Knot a Bad Idea: Testing BLISS Mapping for Spitzer Space Telescope Eclipse Observations

2016 
[Abridged] Much of transiting exoplanet science relies on high-precision photometry. The current generation of instruments exhibit sensitivity variations greater than the astrophysical signals. For the InfraRed Array Camera (IRAC) on the Spitzer Space Telescope, a popular way to handle this is BiLinearly-Interpolated Subpixel Sensitivity mapping (BLISS). We use examples of posterior probability functions to show that this scheme can misfit or bias astrophysical parameters, and a toy model to show that underestimated uncertainties may even happen in very simple cases. BLISS maps of detector sensitivity can also be unreliable if the noise in the data is low. To know the astrophysical and detector models a priori, we construct a model of \emph{Spitzer} light curves with $\sim10^{3}$ data. We compare standard BLISS to a variant in which the knot values are full-fledged parameters in the MCMC, and to a standard polynomial model. Both types of BLISS fit the eclipse depth similarly, and the standard BLISS knots vary about as much as the fitted knots, meaning the standard knots behave like real parameters.
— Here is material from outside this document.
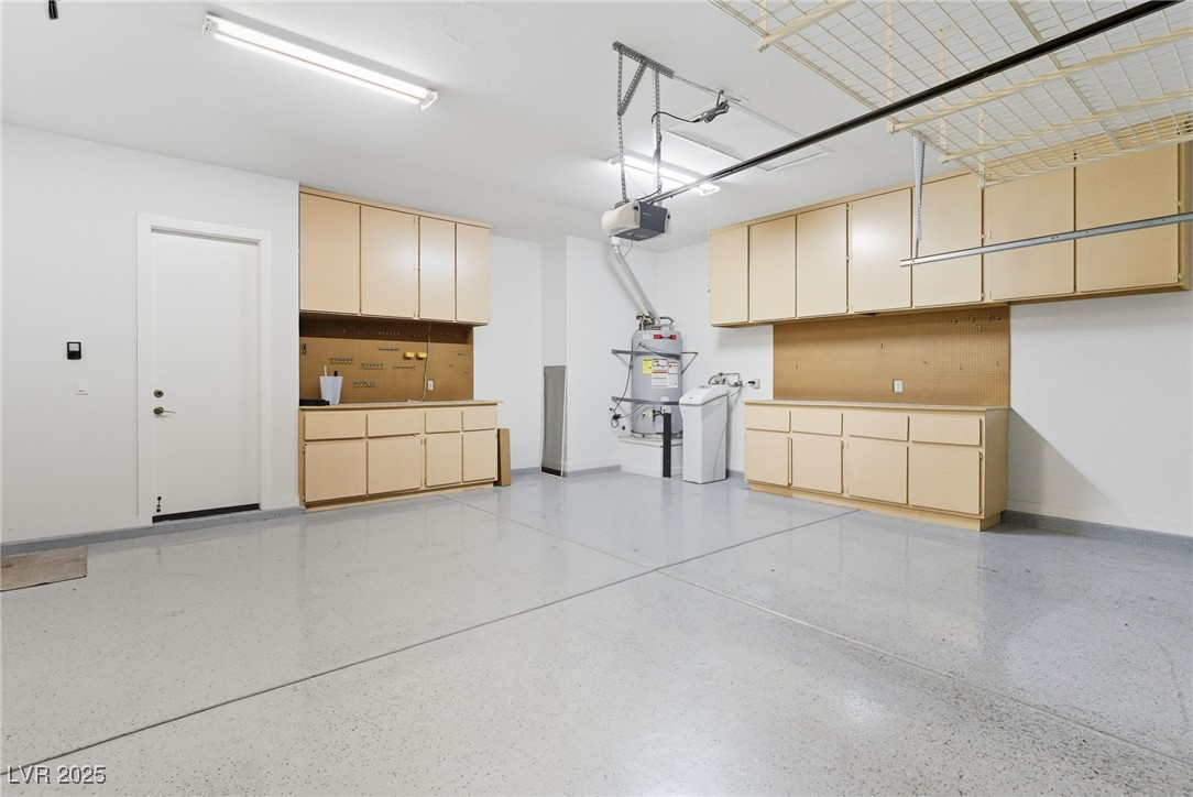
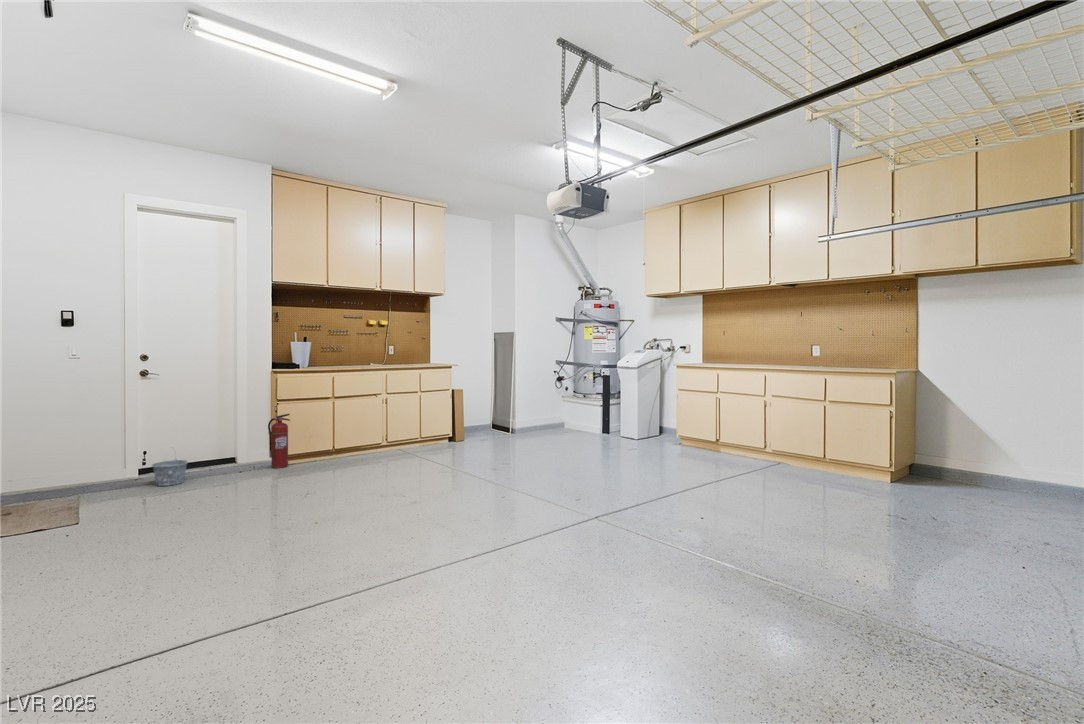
+ fire extinguisher [267,413,291,469]
+ bucket [151,447,189,487]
The polynomial model is almost always more precise, and usually more accurate, than BLISS. When applied to real \emph{Spitzer} data, however, BLISS yields better fits and more precise astrophysical parameters than polynomial models. When we increase the number of BLISS knots, add Brownian noise to the photometry, or make the sensitivity variations more pixelated, then BLISS fits the eclipse depth about as accurately and precisely as---but not more than---the polynomial model. In these and other cases, the detector and astrophysical signals are generally distinct, implying there can be many ways to model sensitivity variations well. Thus, we deem that BLISS could be an acceptable shortcut when used on \emph{Spitzer} IRAC eclipse photometry.